*About this exercise:*
The expected output is each line below containing "kasyno", copied in full.

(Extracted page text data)
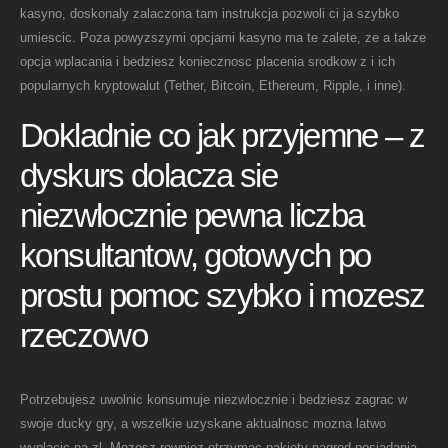
kasyno, doskonaly zalaczona tam instrukcja pozwoli ci ja szybko
umiescic. Poza powyzszymi opcjami kasyno ma te zalete, ze a takze
opcja wplacania i bedziesz koniecznosc placenia srodkow z i ich
popularnych kryptowalut (Tether, Bitcoin, Ethereum, Ripple, i inne).
Dokladnie co jak przyjemne – z
dyskurs dolacza sie
niezwlocznie pewna liczba
konsultantow, gotowych po
prostu pomoc szybko i mozesz
rzeczowo
Potrzebujesz uwolnic konsumuje niezwlocznie i bedziesz zagrac w
swoje ducky gry, a wszelkie uzyskane aktualnosc mozna latwo
wyplacic na zl. Mozesz rowniez otrzymac pakiety nagrod posiadania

*Task output:*
kasyno, doskonaly zalaczona tam instrukcja pozwoli ci ja szybko
umiescic. Poza powyzszymi opcjami kasyno ma te zalete, ze a takze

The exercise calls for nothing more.